Cops Canceled at Paramount Network
After 31 years on the air, pioneering reality TV series Cops is turning in its gun and badge for good.
In an absolute “reading the room” hall of fame moment, Paramount Network has canceled the long running police reality series Cops.
“Cops is not on the Paramount Network and we don’t have any current or future plans for it to return,” a network spokesperson told The Hollywood Reporter.
All re-airings of Cops had been removed from Paramount Network’s schedule since at least June 1. The decision to remove the show from the air was made in light of George Floyd’s death at the hands of the Minneapolis police department on May 25.
Cops has aired on Paramount Network since Spike TV rebranded into the new channel in 2018. Spike TV picked up Cops in 2013 after it ended a record 25-season run on Fox. The show was set to premiere its 33rd season on Monday.
Cops was one of the longest running TV series in the United States in any genre or format. First premiering on Fox in 1989, the show pioneered a television archetype in which documentary cameras followed police officers, sheriffs, state troopers, and other law enforcement officials on their shifts. The cinéma vérité style was oft-parodied in properties such as Reno 911 and eventually led to the creation of similar shows like A&E’s Live PD and Investigation Discovery’s Body Cam. The show’s opening theme, “Bad Boys” by Inner Circle even became somewhat of a cultural meme.

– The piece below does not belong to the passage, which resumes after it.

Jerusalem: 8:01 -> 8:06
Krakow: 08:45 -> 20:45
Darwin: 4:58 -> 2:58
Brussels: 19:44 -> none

Even prior to its ultimate cancellation, Cops had been a controversial cultural artifact for much of its run. Criticisms of the show for blending entertainment with police work date all the way back to the year of the series’ premiere. Since then it’s been the subject of several studies that concluded the show was racially skewed – often presenting white officers disproportionately confronting minority and poor citizens. It has also been involved in several court cases assessing its legality.
The show’s cancellation comes at a time when the country reexamines its relationship with policing. The killing of George Floyd led to protests in all 50 states and many countries across the globe. As lawmakers, politicians, and community leaders reassess the police department’s role in the community, so too are decision-makers in television and film confronting their presentation of police-work.
Both Live PD (which follows officers in real time) and Body Cam have been off their respective network’s schedules for the past week, with a spokesperson for Investigation Discovery telling THR that Body Cam wouldn’t be returning for the “foreseeable future.” Similarly, sources at A&E told THR that new episodes of Live PD airing Thursday or Friday is “unlikely.”
Even scripted programs like Law & Order: SVU, Brooklyn Nine-Nine, and more have come under some scrutiny for presenting idealized versions of a flawed institution. Actor Griffin Newman (Blue Bloods) began a trend on social media of actors who have portrayed cops or law enforcement officers donating money to organizations like Act Blue, the National Bail Fund Network, and Black Lives Matter.
There is no doubt that a major sea change of popular opinion and perception is underway in the United States and around the world. Silly and trivial as it may sound, the cancellation of the long-running Cops may be among the best representations of the magnitude of that change.